The adidas All Blacks rugby-jumper furore during last year's Rugby World Cup, where Kiwis found they were paying more locally than overseas, turned out to be good business for Rod Duke's Rebel Sports, which discounted the recommended price.
It was also beneficial for freight forwarding firm and customs broker Jacanna, run by Ken Quigley.
New Zealanders are increasingly reluctant to pay over the odds for anything, be it clothing, books, cars or motorbikes, and will look internationally to find deals, especially now the NZ dollar is stronger, says Quigley.
"People know about going online and finding the best deal. They are searching for agents in Japan, then looking for shipping services. And it's not just cars, they are buying clothing and perfume, too," he says.
"We handle a lot of shipments from people buying clothing off eBay to bringing in brand new quad bikes for farmers."
A customer recently bought a motocross bike in Los Angeles. He paid around $1200 for the freight, pick-up and collection. With the expenses and the price of the bike, he saved $5000 and it took three weeks to arrive.
Jacanna specialises in bringing in motor vehicles from the UK, Australia, Singapore and Japan.
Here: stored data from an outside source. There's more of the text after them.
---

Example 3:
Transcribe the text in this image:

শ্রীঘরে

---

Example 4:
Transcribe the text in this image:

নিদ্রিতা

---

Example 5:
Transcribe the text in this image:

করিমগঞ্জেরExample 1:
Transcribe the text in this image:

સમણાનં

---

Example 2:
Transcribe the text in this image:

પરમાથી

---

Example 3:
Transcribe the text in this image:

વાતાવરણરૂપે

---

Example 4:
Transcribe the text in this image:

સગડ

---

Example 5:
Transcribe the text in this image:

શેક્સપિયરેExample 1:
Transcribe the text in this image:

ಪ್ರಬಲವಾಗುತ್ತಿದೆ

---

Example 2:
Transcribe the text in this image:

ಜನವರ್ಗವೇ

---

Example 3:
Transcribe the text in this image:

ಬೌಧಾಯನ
Last year, it brought in around 10 per cent of the 83,000 used, imported cars from Japan.
The freight and customs company is also a specialist in importing and exporting hazardous materials, with clients in the biotech industry.
Based in Te Atatu South and set up in 1999, the business now has nine staff, several of whom are Japanese and Chinese speakers. Quigley imports from China, bringing in furniture, construction materials and electronics.
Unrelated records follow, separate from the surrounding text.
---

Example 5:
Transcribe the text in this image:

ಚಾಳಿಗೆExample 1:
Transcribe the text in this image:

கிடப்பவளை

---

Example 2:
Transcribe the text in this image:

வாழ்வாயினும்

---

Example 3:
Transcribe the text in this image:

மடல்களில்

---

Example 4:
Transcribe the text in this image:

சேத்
A major boost to the Auckland business has been its membership with the Global Logistics Network three years ago. The network has more than 500 offices in 124 countries. "The support in the network has been fantastic. We get business by default."
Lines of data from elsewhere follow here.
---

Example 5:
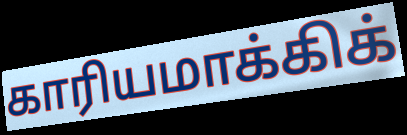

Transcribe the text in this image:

காரியமாக்கிக்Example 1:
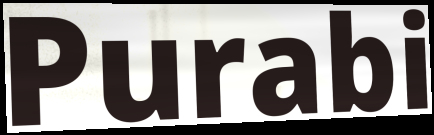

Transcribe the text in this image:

Purabi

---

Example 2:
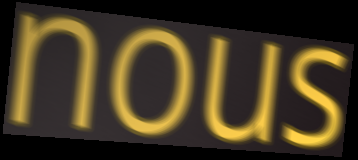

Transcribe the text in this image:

nous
Another boost for the business has been the company's offering of a full shipping package out of Japan, Britain, Singapore, the US and Australia.
The door-to-door Japanese delivery service started in June.
The business has a contract with Pacific Auto Carriers moving cars to New Zealand on roll-on, roll-off vessels. "If someone purchases a vehicle from Japan we can offer a full logistics service from the supplier to the customer's door in New Zealand," he says.
"Costs vary depending on locations but is generally from $1500 a vehicle."
The business owner is also the NZ and Australian licensee for the wheel protection system, RimPro-Tec, the NZ invention designed to stop car wheels scraping against kerbs when parking.
The former Dilworth boy, whose great-grandfather was its sixth student, has taken Jacanna to a business with a turnover from $15 million to $20 million. Quigley is sole shareholder.